(Dataset entries)

┄┄┄┄┄┄┄┄┄┄┄┄┄┄┄┄┄┄┄┄

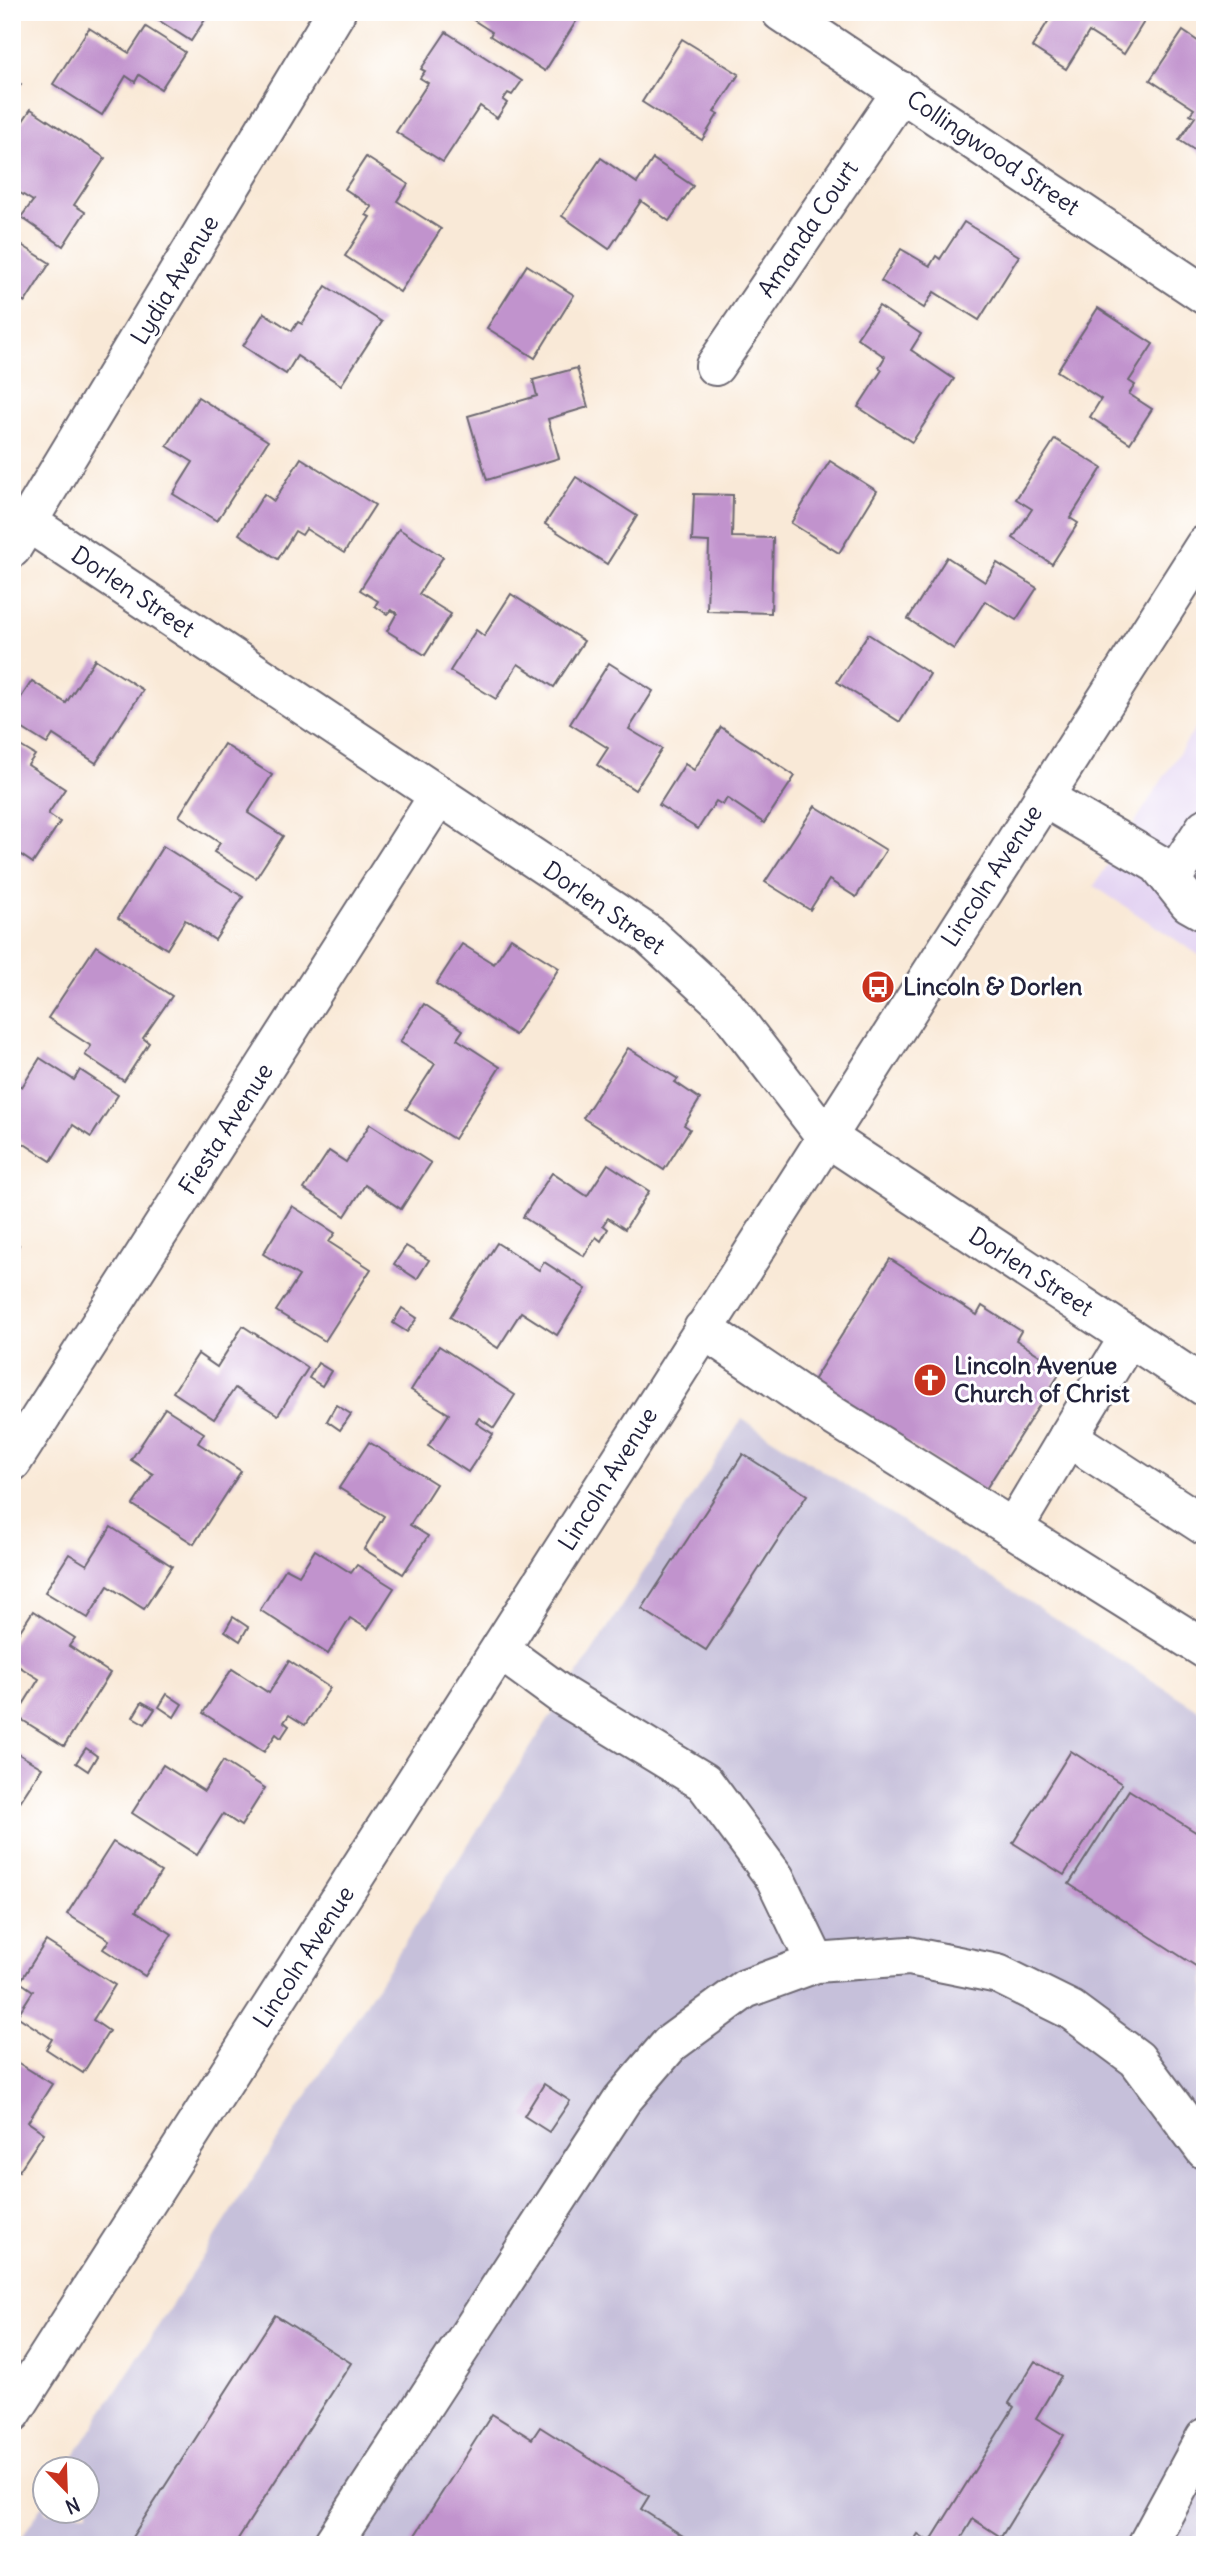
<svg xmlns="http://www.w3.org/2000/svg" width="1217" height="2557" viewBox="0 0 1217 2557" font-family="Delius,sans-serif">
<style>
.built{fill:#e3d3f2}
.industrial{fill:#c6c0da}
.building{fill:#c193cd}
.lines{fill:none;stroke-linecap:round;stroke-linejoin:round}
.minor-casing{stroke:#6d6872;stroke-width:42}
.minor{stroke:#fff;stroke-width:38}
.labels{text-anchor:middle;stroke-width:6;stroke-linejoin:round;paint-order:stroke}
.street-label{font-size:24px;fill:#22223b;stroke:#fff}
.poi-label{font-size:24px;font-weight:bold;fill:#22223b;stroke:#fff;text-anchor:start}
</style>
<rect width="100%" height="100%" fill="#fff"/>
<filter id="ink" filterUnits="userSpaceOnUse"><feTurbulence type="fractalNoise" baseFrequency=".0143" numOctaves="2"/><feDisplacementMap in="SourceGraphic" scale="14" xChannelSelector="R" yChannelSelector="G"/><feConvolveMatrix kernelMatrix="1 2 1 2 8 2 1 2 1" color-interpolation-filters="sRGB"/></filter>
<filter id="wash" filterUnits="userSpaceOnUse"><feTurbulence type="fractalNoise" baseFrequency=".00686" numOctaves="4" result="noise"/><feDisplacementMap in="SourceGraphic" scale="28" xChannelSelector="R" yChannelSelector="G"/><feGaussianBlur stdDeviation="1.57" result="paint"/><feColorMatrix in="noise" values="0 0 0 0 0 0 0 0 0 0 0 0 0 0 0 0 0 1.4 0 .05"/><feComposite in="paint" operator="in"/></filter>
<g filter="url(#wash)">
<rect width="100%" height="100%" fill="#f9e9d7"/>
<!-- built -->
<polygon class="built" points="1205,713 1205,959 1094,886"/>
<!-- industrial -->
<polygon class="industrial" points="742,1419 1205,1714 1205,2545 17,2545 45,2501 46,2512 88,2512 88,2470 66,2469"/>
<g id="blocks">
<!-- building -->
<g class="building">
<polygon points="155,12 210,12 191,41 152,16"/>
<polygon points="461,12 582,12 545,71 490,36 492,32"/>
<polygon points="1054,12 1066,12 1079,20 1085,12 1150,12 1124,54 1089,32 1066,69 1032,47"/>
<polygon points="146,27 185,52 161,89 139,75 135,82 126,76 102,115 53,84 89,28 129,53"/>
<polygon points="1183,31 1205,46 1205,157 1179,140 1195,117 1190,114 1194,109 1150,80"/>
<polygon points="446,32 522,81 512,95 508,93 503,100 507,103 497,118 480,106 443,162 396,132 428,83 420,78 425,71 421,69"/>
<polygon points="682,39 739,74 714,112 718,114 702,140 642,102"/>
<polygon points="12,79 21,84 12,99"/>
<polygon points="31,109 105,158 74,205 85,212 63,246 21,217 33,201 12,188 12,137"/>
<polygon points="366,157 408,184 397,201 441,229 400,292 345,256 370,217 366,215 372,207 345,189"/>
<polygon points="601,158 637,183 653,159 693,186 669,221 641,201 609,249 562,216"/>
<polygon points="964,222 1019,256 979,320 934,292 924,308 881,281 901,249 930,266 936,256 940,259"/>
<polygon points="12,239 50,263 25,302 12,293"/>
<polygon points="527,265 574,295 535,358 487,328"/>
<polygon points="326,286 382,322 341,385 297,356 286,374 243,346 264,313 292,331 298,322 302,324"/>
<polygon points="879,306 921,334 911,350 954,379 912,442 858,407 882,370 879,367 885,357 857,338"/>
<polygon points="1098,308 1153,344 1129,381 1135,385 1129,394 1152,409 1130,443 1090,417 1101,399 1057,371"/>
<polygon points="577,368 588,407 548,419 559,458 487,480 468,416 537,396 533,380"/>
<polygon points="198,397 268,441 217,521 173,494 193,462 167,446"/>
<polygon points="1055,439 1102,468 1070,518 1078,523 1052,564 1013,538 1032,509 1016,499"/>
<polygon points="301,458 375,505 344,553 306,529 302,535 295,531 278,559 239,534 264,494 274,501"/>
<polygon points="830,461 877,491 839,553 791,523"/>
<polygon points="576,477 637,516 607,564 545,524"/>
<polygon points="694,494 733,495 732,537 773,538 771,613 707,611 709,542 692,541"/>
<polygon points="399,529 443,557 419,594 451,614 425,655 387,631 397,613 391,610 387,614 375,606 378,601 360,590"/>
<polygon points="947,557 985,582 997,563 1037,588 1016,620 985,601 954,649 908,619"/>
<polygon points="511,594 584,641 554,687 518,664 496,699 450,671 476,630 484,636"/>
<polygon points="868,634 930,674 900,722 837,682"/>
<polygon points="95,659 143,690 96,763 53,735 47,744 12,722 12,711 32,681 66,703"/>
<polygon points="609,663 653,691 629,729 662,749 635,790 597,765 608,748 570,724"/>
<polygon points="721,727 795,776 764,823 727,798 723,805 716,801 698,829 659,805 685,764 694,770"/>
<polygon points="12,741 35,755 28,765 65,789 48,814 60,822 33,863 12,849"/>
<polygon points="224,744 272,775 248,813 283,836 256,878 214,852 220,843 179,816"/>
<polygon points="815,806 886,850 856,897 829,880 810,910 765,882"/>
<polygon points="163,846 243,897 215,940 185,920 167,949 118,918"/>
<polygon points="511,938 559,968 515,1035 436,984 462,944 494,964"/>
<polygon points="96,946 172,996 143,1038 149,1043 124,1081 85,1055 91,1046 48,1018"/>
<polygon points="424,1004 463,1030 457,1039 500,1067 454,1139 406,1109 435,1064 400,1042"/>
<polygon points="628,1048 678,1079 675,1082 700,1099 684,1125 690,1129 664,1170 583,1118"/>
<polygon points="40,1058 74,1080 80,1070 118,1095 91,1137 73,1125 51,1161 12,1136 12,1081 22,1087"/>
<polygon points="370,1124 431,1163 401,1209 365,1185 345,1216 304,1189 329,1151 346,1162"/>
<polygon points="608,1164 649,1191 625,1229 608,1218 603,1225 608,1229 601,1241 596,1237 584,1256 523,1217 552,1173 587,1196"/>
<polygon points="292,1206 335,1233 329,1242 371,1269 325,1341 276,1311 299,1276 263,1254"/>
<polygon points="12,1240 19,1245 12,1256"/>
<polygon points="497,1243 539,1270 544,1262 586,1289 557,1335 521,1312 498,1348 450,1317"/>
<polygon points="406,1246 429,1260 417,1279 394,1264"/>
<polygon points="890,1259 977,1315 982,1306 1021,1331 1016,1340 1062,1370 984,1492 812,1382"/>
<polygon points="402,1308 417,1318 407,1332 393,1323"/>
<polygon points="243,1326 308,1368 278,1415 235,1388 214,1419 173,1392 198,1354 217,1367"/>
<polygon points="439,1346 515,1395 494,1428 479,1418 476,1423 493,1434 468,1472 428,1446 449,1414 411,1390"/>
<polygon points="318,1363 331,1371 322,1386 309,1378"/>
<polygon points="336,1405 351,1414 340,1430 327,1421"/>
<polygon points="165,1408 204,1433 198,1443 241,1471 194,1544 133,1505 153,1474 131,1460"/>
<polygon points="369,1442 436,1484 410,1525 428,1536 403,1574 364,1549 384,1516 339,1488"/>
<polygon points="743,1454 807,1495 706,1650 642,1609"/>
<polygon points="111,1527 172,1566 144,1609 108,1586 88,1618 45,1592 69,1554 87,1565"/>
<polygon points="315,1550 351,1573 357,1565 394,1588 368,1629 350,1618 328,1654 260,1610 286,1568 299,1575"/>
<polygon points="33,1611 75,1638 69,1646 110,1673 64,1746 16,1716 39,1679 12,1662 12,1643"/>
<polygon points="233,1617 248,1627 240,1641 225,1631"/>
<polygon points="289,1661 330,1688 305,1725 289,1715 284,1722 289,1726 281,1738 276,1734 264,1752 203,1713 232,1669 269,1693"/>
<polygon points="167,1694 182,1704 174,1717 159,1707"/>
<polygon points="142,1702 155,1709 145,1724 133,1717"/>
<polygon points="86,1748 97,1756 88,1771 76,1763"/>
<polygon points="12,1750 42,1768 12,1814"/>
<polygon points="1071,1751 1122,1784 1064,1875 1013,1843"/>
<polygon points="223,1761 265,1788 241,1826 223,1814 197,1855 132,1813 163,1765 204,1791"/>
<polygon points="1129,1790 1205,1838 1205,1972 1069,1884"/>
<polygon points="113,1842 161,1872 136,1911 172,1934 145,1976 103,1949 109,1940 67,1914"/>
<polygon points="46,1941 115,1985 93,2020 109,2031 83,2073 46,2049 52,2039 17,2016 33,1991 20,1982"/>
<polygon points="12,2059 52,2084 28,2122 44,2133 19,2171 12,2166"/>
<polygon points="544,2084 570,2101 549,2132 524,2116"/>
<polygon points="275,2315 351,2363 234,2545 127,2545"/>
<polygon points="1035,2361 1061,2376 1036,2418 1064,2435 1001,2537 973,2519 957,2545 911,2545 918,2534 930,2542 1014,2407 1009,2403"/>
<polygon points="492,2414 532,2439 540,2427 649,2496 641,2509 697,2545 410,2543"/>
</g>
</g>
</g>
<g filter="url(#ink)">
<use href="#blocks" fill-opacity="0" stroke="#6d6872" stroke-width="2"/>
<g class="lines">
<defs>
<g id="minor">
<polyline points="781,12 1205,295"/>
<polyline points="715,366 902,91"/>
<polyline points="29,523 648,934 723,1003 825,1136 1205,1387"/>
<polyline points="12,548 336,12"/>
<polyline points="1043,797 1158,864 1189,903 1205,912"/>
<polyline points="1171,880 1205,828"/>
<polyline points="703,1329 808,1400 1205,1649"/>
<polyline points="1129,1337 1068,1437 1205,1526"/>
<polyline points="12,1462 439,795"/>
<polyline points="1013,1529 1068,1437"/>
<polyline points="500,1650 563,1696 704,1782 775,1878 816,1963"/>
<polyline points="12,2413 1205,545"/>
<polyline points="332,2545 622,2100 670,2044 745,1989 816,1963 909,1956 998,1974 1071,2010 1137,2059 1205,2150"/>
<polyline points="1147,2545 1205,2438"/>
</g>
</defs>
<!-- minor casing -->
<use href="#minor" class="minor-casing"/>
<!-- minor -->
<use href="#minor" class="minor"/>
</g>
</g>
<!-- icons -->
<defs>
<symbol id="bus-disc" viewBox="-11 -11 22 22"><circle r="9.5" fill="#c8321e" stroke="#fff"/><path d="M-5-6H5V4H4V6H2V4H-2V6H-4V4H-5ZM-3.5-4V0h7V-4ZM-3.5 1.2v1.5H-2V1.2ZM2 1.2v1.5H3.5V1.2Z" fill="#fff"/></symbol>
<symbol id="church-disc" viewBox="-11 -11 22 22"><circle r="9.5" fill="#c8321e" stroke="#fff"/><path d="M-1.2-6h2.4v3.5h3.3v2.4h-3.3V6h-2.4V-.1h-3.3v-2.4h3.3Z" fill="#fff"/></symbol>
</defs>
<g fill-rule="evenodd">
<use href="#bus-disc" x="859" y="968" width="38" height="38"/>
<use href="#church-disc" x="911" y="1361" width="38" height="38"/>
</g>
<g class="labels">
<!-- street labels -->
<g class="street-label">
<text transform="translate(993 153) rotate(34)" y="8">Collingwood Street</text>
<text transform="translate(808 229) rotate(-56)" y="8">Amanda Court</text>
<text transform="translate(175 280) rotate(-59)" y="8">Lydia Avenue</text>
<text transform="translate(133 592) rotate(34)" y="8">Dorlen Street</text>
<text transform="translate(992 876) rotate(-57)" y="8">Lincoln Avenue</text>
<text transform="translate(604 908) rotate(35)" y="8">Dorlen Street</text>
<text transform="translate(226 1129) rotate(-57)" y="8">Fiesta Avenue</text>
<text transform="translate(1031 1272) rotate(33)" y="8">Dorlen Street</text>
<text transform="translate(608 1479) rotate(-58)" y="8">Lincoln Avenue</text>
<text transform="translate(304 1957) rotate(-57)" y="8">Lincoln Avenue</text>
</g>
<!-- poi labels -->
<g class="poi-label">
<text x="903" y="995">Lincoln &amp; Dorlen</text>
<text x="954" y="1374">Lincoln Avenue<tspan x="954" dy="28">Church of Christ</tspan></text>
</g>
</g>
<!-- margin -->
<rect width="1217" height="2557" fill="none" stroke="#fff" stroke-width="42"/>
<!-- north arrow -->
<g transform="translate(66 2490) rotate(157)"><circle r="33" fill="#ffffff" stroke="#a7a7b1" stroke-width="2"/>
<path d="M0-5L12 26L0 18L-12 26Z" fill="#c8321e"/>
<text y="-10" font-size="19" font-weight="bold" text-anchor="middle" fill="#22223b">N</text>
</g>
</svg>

┄┄┄┄┄┄┄┄┄┄┄┄┄┄┄┄┄┄┄┄

*YOUR OBJECTIVE:* Wherever the word "casing" appears in a line of the data, copy that line.

*TASK SOLUTION:*
.minor-casing{stroke:#6d6872;stroke-width:42}
<!-- minor casing -->
<use href="#minor" class="minor-casing"/>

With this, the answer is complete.